Not only did "Naatu Naatu" become the first song by Indian musicians to win an Oscar, but it is also the first song ever nominated by Indian musicians. It's from the movie RRR, the fictionalized musical version of the story of two Indian revolutionaries, Alluri Sitarama Raju and Komaram Bheem. RRR was already noteworthy as one of the most expensive Indian movies ever made -- and now it's an Oscar winner.

The song, in the Tegalu language, which is spoken in two states in India, became a viral TikTok sensation. Composer Keeravanit cited the 70s sibling duo The Carpenters as his inspiration, singing part of his acceptance speech to their 1972 hit "Top of The World."

India can also claim its first win in the Documentary category for The Elephant Whisperers, a Netflix film that won Best Documentary Short.
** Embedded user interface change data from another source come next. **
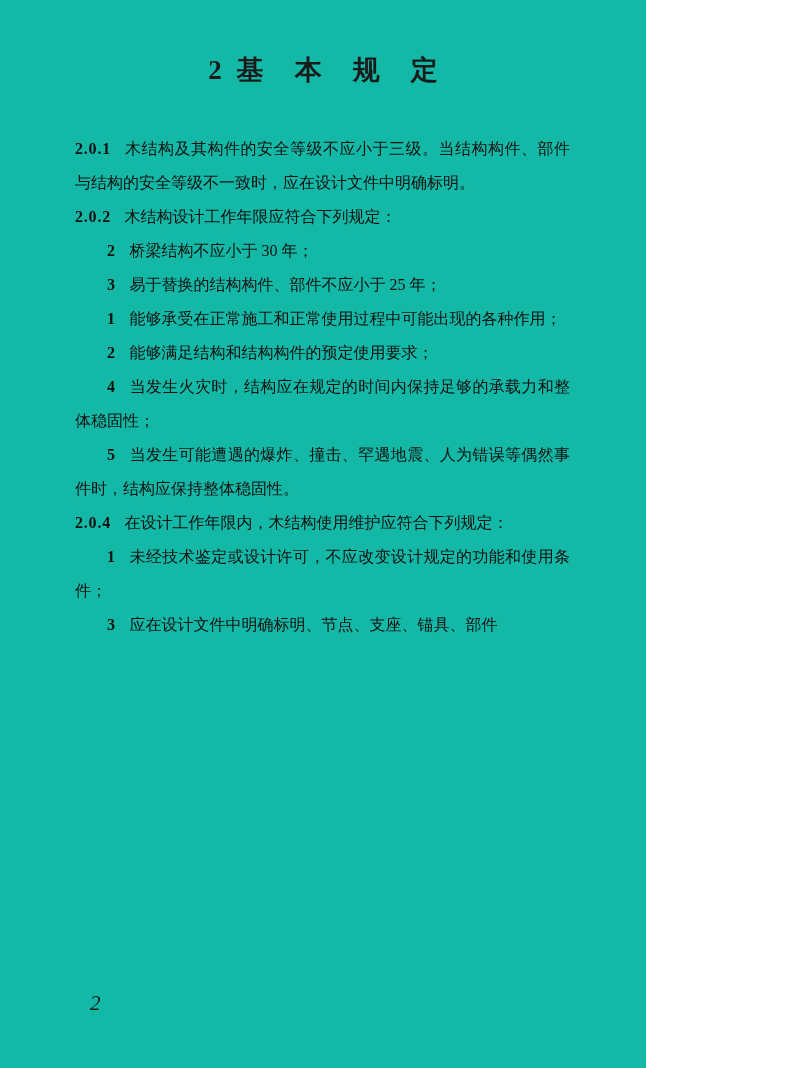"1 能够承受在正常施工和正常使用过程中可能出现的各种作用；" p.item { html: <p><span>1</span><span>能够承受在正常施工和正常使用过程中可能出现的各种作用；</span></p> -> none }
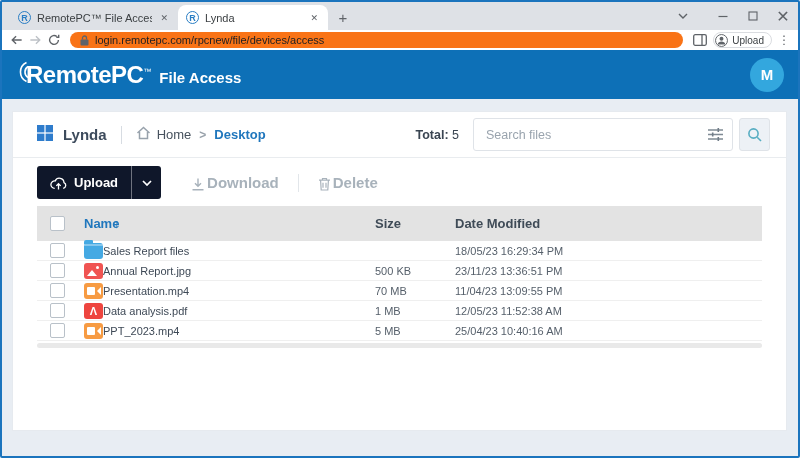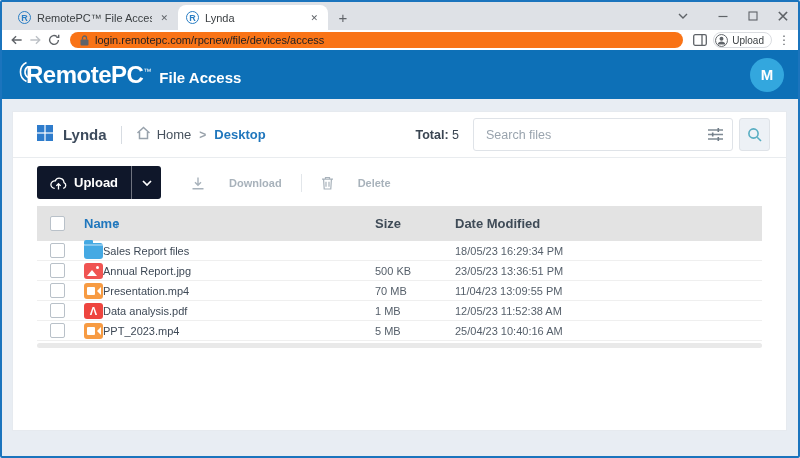"Download" .ghost-btn { align-items: center -> flex-end; font-size: 11px -> 15px; gap: 24px -> 2px }
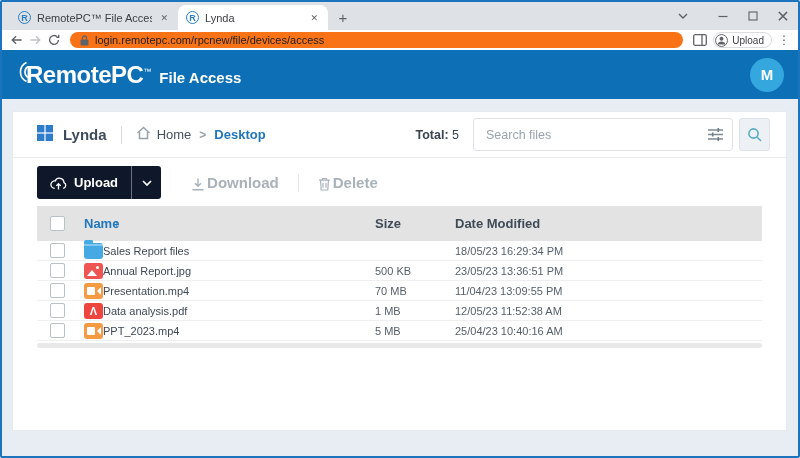"23/05/23 13:36:51 PM" span.c-date { text: 23/05/23 -> 23/11/23 }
In her acceptance speech, Kartiki Gonsalves dedicated the award to "my motherland India."

Another history maker is Mexican filmmaker Guillermo Del Toro, who became the first person to win and Oscar for Best Director, Best Picture and Best Animated Feature for his take on Pinocchio.

"It's great to have picture, director, and animation because they define what I have loved all my life since I was a kid," Del Toro said in the press room after the show.

He added, "It will help us implement more movement in the community in Mexico and in Latin America to keep pushing for still motion, which is one of the most Democratic forms of animation."